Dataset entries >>
+++
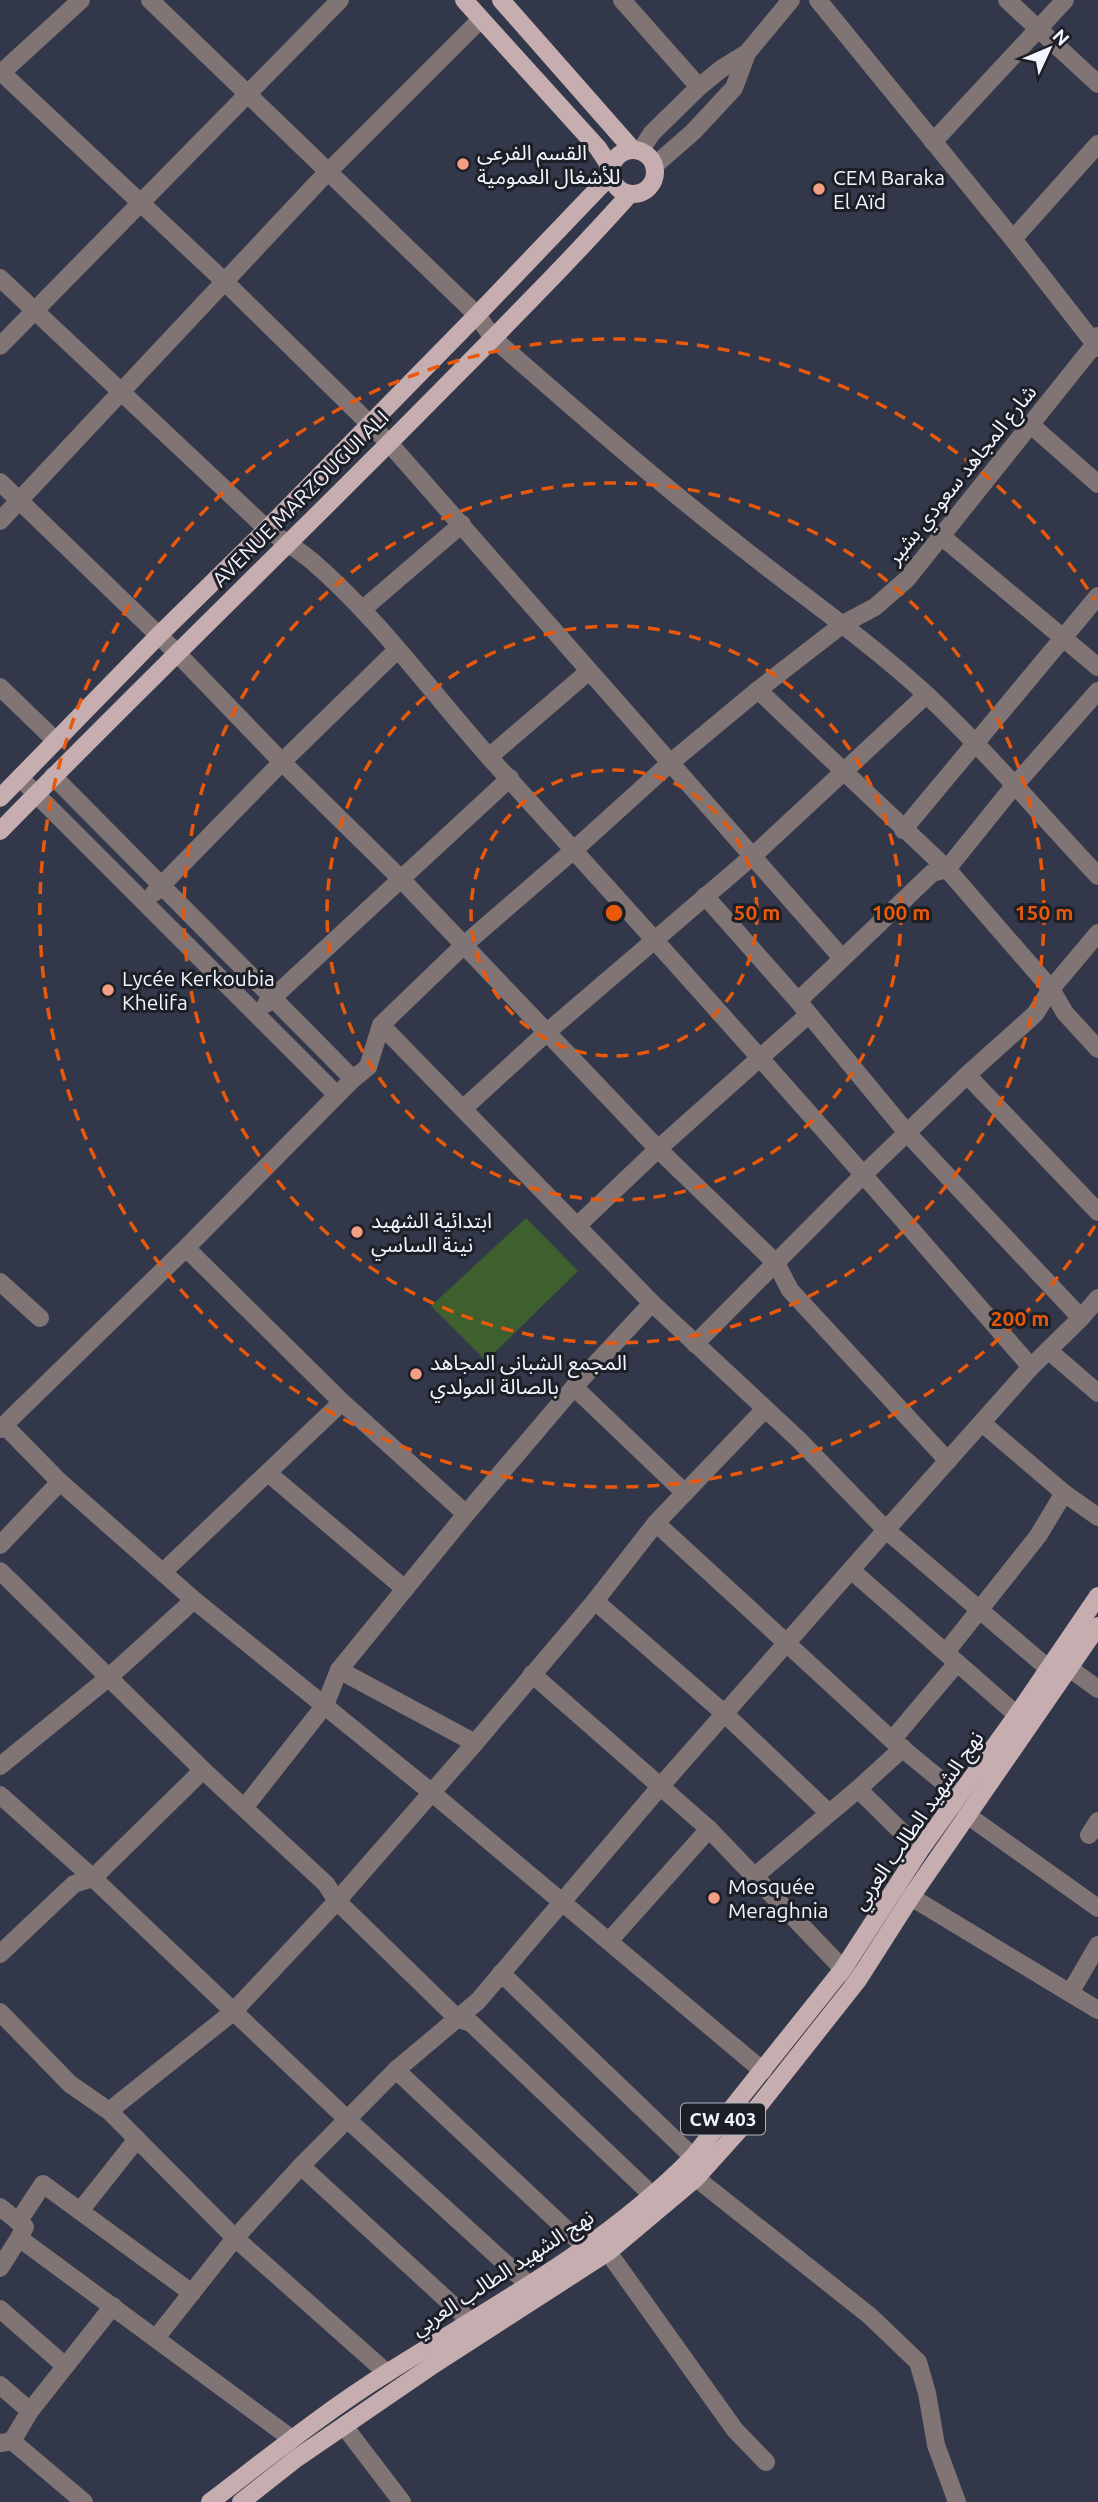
<svg xmlns="http://www.w3.org/2000/svg" width="1098" height="2502" font-family="Ubuntu,'Noto Sans Arabic',sans-serif">
	<rect width="100%" height="100%" fill="#323749"/>
	<path fill="#3e602e" d="M 526,1218 L 578,1271 L 486,1361 L 431,1306 Z"/>
	<g fill="none" stroke-linecap="round" stroke-linejoin="round">
		<g stroke="#807475" stroke-width="18">
			<path d="M 150,0 L 477,315 L 493,338 C 573,408 653,478 736,543 C 800,594 867,640 927,695 C 987,752 1042,816 1098,876"/>
			<path d="M 622,0 L 699,87"/>
			<path d="M 818,0 L 1013,239 L 1098,348"/>
			<path d="M 1007,0 L 1098,84"/>
			<path d="M 0,71 L 225,282 L 389,443 L 842,958"/>
			<path d="M 0,74 L 81,0"/>
			<path d="M 933,142 L 1065,0"/>
			<path d="M 640,151 L 652,133 L 699,87 L 721,69 L 747,53 L 791,0"/>
			<path d="M 654,166 L 693,132 L 734,88 L 747,53"/>
			<path d="M 1013,239 L 1098,144"/>
			<path d="M 0,278 L 267,529 C 282,540 299,550 313,562 C 379,619 431,692 489,757 C 672,958 853,1161 1031,1367"/>
			<path d="M 0,346 L 340,0"/>
			<path d="M 1031,425 L 1098,484"/>
			<path d="M 0,482 L 176,652 L 282,762 L 400,878 L 658,1149 L 776,1263 L 790,1290 L 948,1461"/>
			<path d="M 0,521 L 318,182 L 481,19"/>
			<path d="M 940,535 L 1098,667"/>
			<path d="M 363,609 L 462,524"/>
			<path d="M 0,687 L 56,741"/>
			<path d="M 758,690 L 947,869 L 1051,989 L 1065,1013 L 1098,1049"/>
			<path d="M 489,757 L 588,672"/>
			<path d="M 53,776 L 353,1079"/>
			<path d="M 20,778 L 337,1095"/>
			<path d="M 903,830 L 1098,596"/>
			<path d="M 154,893 L 282,762 L 397,650"/>
			<path d="M 705,896 L 798,1001 L 908,1134 L 1081,1318"/>
			<path d="M 798,1001 L 932,873 L 947,869 L 1014,786 L 1098,691"/>
			<path d="M 266,1004 L 510,778"/>
			<path d="M 967,1075 L 1098,1212"/>
			<path d="M 464,1108 L 546,1033 L 754,855 L 926,695"/>
			<path d="M 577,1226 L 658,1149 L 808,1015"/>
			<path d="M 186,1248 L 342,1402 L 466,1514"/>
			<path d="M 0,1282 L 40,1318"/>
			<path d="M 695,1344 L 864,1174 L 967,1075 L 1035,1014 L 1051,989 L 1098,933"/>
			<path d="M 1048,1350 L 1098,1393"/>
			<path d="M 574,1387 L 685,1493"/>
			<path d="M 982,1423 L 1064,1493 L 1098,1517"/>
			<path d="M 4,1425 L 60,1482 L 194,1600 L 431,1792 L 763,2071"/>
			<path d="M 0,1429 L 186,1248 L 353,1079 L 368,1067 L 381,1025"/>
			<path d="M 268,1473 L 405,1589"/>
			<path d="M 656,1523 L 892,1740 L 959,1795"/>
			<path d="M 0,1545 L 60,1482"/>
			<path d="M 851,1570 L 1017,1715"/>
			<path d="M 0,1571 L 203,1770 L 326,1884 L 337,1901 L 458,2019 L 471,2023 L 652,2195"/>
			<path d="M 163,1572 L 342,1402"/>
			<path d="M 595,1601 L 725,1714 L 829,1813"/>
			<path d="M 946,1652 L 1038,1536 L 1064,1493"/>
			<path d="M 1069,1668 L 1098,1689"/>
			<path d="M 1049,1669 L 886,1530 L 799,1440 L 652,1303 L 381,1025 L 464,945 L 575,849 L 669,764 L 758,690 L 843,624 L 875,607 L 907,579 L 1094,345 L 1098,336"/>
			<path d="M 339,1670 L 475,1743"/>
			<path d="M 532,1674 L 709,1829 L 843,1969 L 853,1976"/>
			<path d="M 892,1740 L 957,1663"/>
			<path d="M 0,1766 L 108,1678 L 194,1600"/>
			<path d="M 858,1789 L 920,1850"/>
			<path d="M 0,1795 L 93,1878 L 348,2120 L 539,2294"/>
			<path d="M 244,1808 L 325,1705 L 339,1670 L 466,1514 L 574,1387 L 652,1303"/>
			<path d="M 967,1815 L 1098,1908"/>
			<path d="M 1089,1835 L 1098,1821"/>
			<path d="M 755,1876 L 858,1789 L 903,1748"/>
			<path d="M 911,1897 L 1098,2010"/>
			<path d="M 610,1940 L 709,1829"/>
			<path d="M 0,1954 L 74,1884 L 93,1878 L 203,1770"/>
			<path d="M 501,1973 L 693,2157"/>
			<path d="M 1070,1993 L 1098,1945"/>
			<path d="M 0,2012 L 70,2084 L 109,2111 L 235,2238 L 387,2373"/>
			<path d="M 396,2070 L 586,2248"/>
			<path d="M 109,2111 L 233,2012 L 337,1901 L 475,1743 L 595,1601 L 656,1523 L 765,1409"/>
			<path d="M 301,2166 L 470,2321"/>
			<path d="M 696,2178 L 870,2316 L 918,2362 L 927,2393 L 936,2445 L 957,2502"/>
			<path d="M 0,2207 L 25,2227 L 19,2238 L 292,2439"/>
			<path d="M 80,2211 L 137,2139"/>
			<path d="M 18,2222 L 43,2184 L 192,2293"/>
			<path d="M 608,2252 L 735,2430 L 766,2462"/>
			<path d="M 0,2268 L 19,2238"/>
			<path d="M 0,2309 L 64,2365"/>
			<path d="M 156,2338 L 235,2238 L 301,2166 L 396,2070 L 478,2001 L 659,1788 L 886,1530 L 1031,1367 L 1081,1318 L 1098,1298"/>
			<path d="M 0,2385 L 30,2411"/>
			<path d="M 344,2426 L 402,2502"/>
			<path d="M 12,2441 L 30,2411 L 113,2306"/>
			<path d="M 0,2443 L 12,2441 L 84,2502"/>
		</g>
		<g stroke="#c6aeb0" stroke-width="18">
			<path d="M 464,0 L 598,148 L 611,168"/>
			<path d="M 501,0 L 633,150"/>
			<circle cx="633" cy="172" r="22"/>
			<path d="M 0,798 L 159,635 L 267,529 L 477,315 L 611,175"/>
			<path d="M 0,831 C 137,691 278,555 416,416 C 488,343 561,271 629,195"/>
			<path d="M 210,2502 C 269,2457 327,2410 390,2371 C 495,2305 606,2246 693,2157 L 843,1969 L 920,1850 L 1017,1715 L 1098,1596"/>
			<path d="M 241,2502 L 297,2458 L 430,2367 L 608,2252 L 696,2178 L 741,2128 L 858,1980 L 911,1897 L 1098,1626"/>
		</g>
	</g>
	<g fill="none" stroke="#e8590c" stroke-width="3.5" stroke-dasharray="12 9">
		<circle cx="614" cy="913" r="143"/>
		<circle cx="614" cy="913" r="287"/>
		<circle cx="614" cy="913" r="430"/>
		<path d="M1095 1226A574 574 0 1 1 1095 600"/>
	</g>
	<g fill="#f39f84" stroke="#1d1f27" stroke-width="2.5">
		<circle cx="463" cy="164" r="7"/>
		<circle cx="819" cy="189" r="7"/>
		<circle cx="108" cy="990" r="7"/>
		<circle cx="357" cy="1232" r="7"/>
		<circle cx="416" cy="1374" r="7"/>
		<circle cx="714" cy="1898" r="7"/>
	</g>
	<g text-anchor="middle" dominant-baseline="central" stroke-width="6" stroke-linejoin="round" paint-order="stroke">
		<rect fill="#1d1f27" stroke="#b2b4be" stroke-width="2" x="681" y="2103.5" width="84" height="31" rx="5"/>
		<g font-size="19" font-weight="bold" fill="#f2f4fe">
			<text x="723" y="2119">CW 403</text>
		</g>
		<g font-size="21" fill="#f2f4fe" stroke="#1d1f27" text-anchor="start">
			<text x="477" y="152">القسم الفرعي<tspan x="477" dy="24">للأشغال العمومية</tspan></text>
			<text x="833" y="177">CEM Baraka<tspan x="833" dy="24">El Aïd</tspan></text>
			<text x="122" y="978">Lycée Kerkoubia<tspan x="122" dy="24">Khelifa</tspan></text>
			<text x="371" y="1220">ابتدائية الشهيد<tspan x="371" dy="24">نينة الساسي</tspan></text>
			<text x="430" y="1362">المجمع الشباني المجاهد<tspan x="430" dy="24">بالصالة المولدي</tspan></text>
			<text x="728" y="1886">Mosquée<tspan x="728" dy="24">Meraghnia</tspan></text>
		</g>
		<g font-size="21" fill="#f2f4fe" stroke="#1d1f27">
			<text transform="translate(961 474) rotate(-51)">شارع المجاهد سعودي بشير</text>
			<text transform="translate(300 498) rotate(-45)">AVENUE MARZOUGUI ALI</text>
			<text transform="translate(917 1820) rotate(-55)">نهج الشهيد الطالب العربي</text>
			<text transform="translate(502 2272) rotate(-33)">نهج الشهيد الطالب العربي</text>
		</g>
	</g>
	<circle cx="614" cy="913" r="10" fill="#e8590c" stroke="#1d1f27" stroke-width="3.5"/>
	<g font-size="21" text-anchor="middle" font-weight="bold" fill="#e8590c" stroke="#1d1f27" stroke-width="6" stroke-linejoin="round" paint-order="stroke">
		<text x="757" y="920">50 m</text>
		<text x="901" y="920">100 m</text>
		<text x="1044" y="920">150 m</text>
		<text x="1020" y="1326">200 m</text>
	</g>
	<g transform="translate(1049 49) rotate(46)" stroke="#1d1f27" stroke-width="5" paint-order="stroke">
	<path d="M0-5L12 26L0 18L-12 26Z" fill="#f2f4fe"/>
	<text y="-10" font-size="19" font-weight="bold" text-anchor="middle" fill="#f2f4fe">N</text>
	</g>
</svg>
+++
PROBLEM DETAILS >> Could you count the lines in the entries that hold the word "tspan"? Only the number is wanted.

TASK RESULT >> 6